## Start Quoted text

When I lived there I slept with the tv and lights on, and a pillow over my head no matter how hot I was, lol.

Really not alot of history with the house itself. My grandparents built it in the 1940's maybe. My grandmother and an uncle passed there but I don't see either of them trying to terrorize kids. I think the land itself was an old farm though.

My aunts both passed away shortly after I had my experience and the house was sold. None of us kids wanted to buy it, lol.


----------



## TMartin510 (Aug 12, 2015)

Wow that's a crazy story. Thank you for sharing! Maybe it had something to do with the farm, as people say ghosts stay around attached to a specific item, or if it was murder and they can't move on until the attacker is caught, however it sounds like it could be somthing to do with the farm since the farm was probably there before 1940s since that's when the house was build, I'd be very interested on the history on the farm if it can be found. I don't blame you for not wanting to buy it that's very scary lol. 
I'm sorry for your losses 

When I was younger about 5 years old I was taking a nap, and I saw a young kid ghost in an armoire closet, it was an old antique my mom bought and I freaked out. Since then I thought of it as a dream. My brother was a baby infant at the time. So since then I forgot about it. However when he became 5 he took a nap in the same room and came to my mom with the same exact story I had when I was 5... he was way to young to know what happened, and when he came to my mom with the same description I had it was pretty crazy


----------



## Lexiii (Aug 13, 2015)

That's crazy! Sad if a little boy is attached to an armoire.


----------



## harris (Aug 13, 2015)

Tom said:


> This is not what I was expecting after reading the title...



Haaa!!!!


----------



## Careym13 (Aug 13, 2015)

Lexiii said:


> I saw a ghost in broad daylight around 25 years ago. I was sober. I saw a guy walk from my bedroom into another bedroom. The only other person in the house was my sister, in the kitchen.
> 
> My aunt's house was scary as heck. I lived there for a few years.


I like that you pointed out that you were sober...lol


----------



## Lexiii (Aug 13, 2015)




----------



## TMartin510 (Aug 13, 2015)

Lexiii said:


> That's crazy! Sad if a little boy is attached to an armoire.


Right, the kid had a party hat so maybe a party went wrong :/ but he never seemed like hostile. I remember one night some years ago I heard a knocking from a wall in a bathroom and of course I knock back and then I hear it again idk could be an hold house creaks and cranks but still pretty creepy. And also they say kids 5 or younger see ghosts quite often


----------



## TMartin510 (Aug 16, 2015)

Tidgy's Dad said:


> Megalodon was a real animal, a now extinct species of huge shark.
> The teeth can be found here in Morocco, for a start.
> It became extinct at the end of the Pliocene, about 2.6 million years ago.
> Rumours of it's continued existence are, in my opinion, exaggerated to say the least.

## End Quoted text
## Start Raw data

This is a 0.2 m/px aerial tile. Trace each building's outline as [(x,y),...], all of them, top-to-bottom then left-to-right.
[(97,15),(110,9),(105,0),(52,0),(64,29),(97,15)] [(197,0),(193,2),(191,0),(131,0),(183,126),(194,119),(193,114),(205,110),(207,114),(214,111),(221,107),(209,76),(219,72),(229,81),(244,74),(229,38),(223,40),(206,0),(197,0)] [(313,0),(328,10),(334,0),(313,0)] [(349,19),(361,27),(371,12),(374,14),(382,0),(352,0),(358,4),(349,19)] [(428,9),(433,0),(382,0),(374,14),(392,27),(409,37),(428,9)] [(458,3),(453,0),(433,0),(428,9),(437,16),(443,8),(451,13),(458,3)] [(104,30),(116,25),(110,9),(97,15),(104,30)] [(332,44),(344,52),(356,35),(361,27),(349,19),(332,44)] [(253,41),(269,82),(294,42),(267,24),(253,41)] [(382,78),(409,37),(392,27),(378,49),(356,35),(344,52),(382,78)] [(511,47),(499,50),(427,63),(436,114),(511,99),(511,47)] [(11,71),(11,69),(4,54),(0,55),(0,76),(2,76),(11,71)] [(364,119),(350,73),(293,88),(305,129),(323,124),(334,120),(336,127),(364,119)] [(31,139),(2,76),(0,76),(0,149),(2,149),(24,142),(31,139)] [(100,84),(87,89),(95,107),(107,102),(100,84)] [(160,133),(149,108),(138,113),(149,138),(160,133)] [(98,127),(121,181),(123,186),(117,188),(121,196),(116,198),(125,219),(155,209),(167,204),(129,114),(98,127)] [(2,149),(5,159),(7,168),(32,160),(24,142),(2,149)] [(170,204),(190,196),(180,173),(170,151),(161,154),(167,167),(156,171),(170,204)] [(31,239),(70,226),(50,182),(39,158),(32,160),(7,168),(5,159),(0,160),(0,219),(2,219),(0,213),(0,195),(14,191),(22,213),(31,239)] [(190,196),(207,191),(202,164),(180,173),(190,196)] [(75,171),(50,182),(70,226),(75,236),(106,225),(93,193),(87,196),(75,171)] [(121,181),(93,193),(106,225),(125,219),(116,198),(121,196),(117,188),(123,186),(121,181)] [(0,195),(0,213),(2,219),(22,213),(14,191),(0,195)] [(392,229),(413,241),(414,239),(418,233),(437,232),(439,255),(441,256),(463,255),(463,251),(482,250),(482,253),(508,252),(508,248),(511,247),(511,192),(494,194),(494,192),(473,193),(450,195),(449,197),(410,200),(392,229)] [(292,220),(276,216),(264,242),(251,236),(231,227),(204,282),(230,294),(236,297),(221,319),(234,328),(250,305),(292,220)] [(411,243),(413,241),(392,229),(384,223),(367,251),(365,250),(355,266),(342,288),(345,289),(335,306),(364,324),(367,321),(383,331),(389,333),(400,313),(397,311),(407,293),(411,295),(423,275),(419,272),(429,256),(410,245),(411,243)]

## End Raw data

- **Requirement 1**: List every distinct username that appears in a post header (a name followed by a date in parentheses) in the ghost-story forum thread.
- **Requirement 2**: Repeat the passage of the ghost-story forum thread starting at "My aunts both" and ending at "very scary lol.".
- **Requirement 3**: Carry on the ghost-story forum thread from the point where it stops.

- **Exercise result 1**: TMartin510, Lexiii, harris, Careym13

- **Exercise result 2**:
My aunts both passed away shortly after I had my experience and the house was sold. None of us kids wanted to buy it, lol.


----------



## TMartin510 (Aug 12, 2015)

Wow that's a crazy story. Thank you for sharing! Maybe it had something to do with the farm, as people say ghosts stay around attached to a specific item, or if it was murder and they can't move on until the attacker is caught, however it sounds like it could be somthing to do with the farm since the farm was probably there before 1940s since that's when the house was build, I'd be very interested on the history on the farm if it can be found. I don't blame you for not wanting to buy it that's very scary lol.

- **Exercise result 3**:
I found a shop here in Hawaii, and they had Megladon teeth on a necklace, it was cool lookin, probably fake I'm not sure, but they wanted like 250$ for It and it wasn't that big lol.


----------



## Tidgy's Dad (Aug 16, 2015)

TMartin510 said:


> I found a shop here in Hawaii, and they had Megladon teeth on a necklace, it was cool lookin, probably fake I'm not sure, but they wanted like 250$ for It and it wasn't that big lol.


Lots of fakes about, here and in the States.
Often the tooth itself may be real, but the root is fake.


----------



## Yellow Turtle01 (Aug 26, 2015)

Tidgy's Dad said:


> Megalodon was a real animal, a now extinct species of huge shark.
> The teeth can be found here in Morocco, for a start.
> It became extinct at the end of the Pliocene, about 2.6 million years ago.
> Rumours of it's continued existence are, in my opinion, exaggerated to say the least.


I came across a documentary about that the other day.
My sister pulled out the 'mockumentry' card (I laughed only a teensy little bit)


----------



## Yellow Turtle01 (Aug 26, 2015)

TMartin510 said:


> So ima start a little off topic chat. Me and my brother just have been lookin up legends and mythical creatures ones that have "sightings" or even Ghost hunt/Adventures.
> 
> So feel free to post your opinions and the best evidence you can find if you feel like searching. And whether you think they are real or fake.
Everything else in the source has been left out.